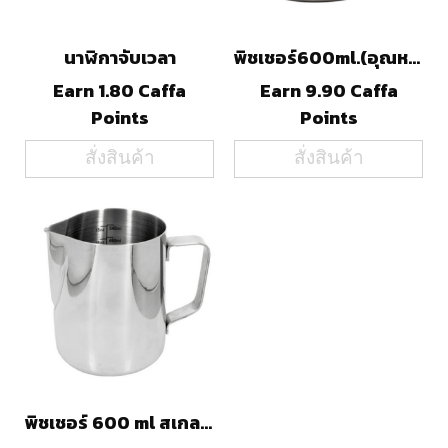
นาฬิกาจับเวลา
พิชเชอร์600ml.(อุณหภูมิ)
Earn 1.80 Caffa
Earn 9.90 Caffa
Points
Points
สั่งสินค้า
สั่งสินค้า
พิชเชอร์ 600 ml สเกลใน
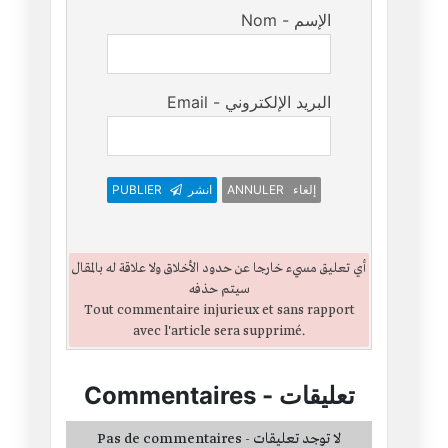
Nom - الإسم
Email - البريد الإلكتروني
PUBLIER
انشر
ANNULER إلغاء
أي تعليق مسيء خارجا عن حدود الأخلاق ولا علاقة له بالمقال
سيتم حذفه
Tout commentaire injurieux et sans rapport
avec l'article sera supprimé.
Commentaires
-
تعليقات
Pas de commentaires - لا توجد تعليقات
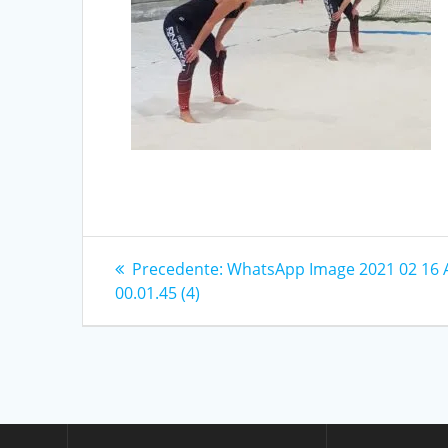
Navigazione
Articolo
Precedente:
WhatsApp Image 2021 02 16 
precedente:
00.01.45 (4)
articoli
◇ ◇ ◇ ◇
▶ **Requirement**
Print the listing exactly, images excluded.

▶ **Answer space**
นาฬิกาจับเวลา
พิชเชอร์600ml.(อุณหภูมิ)
Earn 1.80 Caffa
Earn 9.90 Caffa
Points
Points
สั่งสินค้า
สั่งสินค้า
พิชเชอร์ 600 ml สเกลใน
Nom - الإسم
Email - البريد الإلكتروني
PUBLIER
انشر
ANNULER إلغاء
أي تعليق مسيء خارجا عن حدود الأخلاق ولا علاقة له بالمقال
سيتم حذفه
Tout commentaire injurieux et sans rapport
avec l'article sera supprimé.
Commentaires
-
تعليقات
Pas de commentaires - لا توجد تعليقات
Navigazione
Articolo
Precedente:
WhatsApp Image 2021 02 16 
precedente:
00.01.45 (4)
articoli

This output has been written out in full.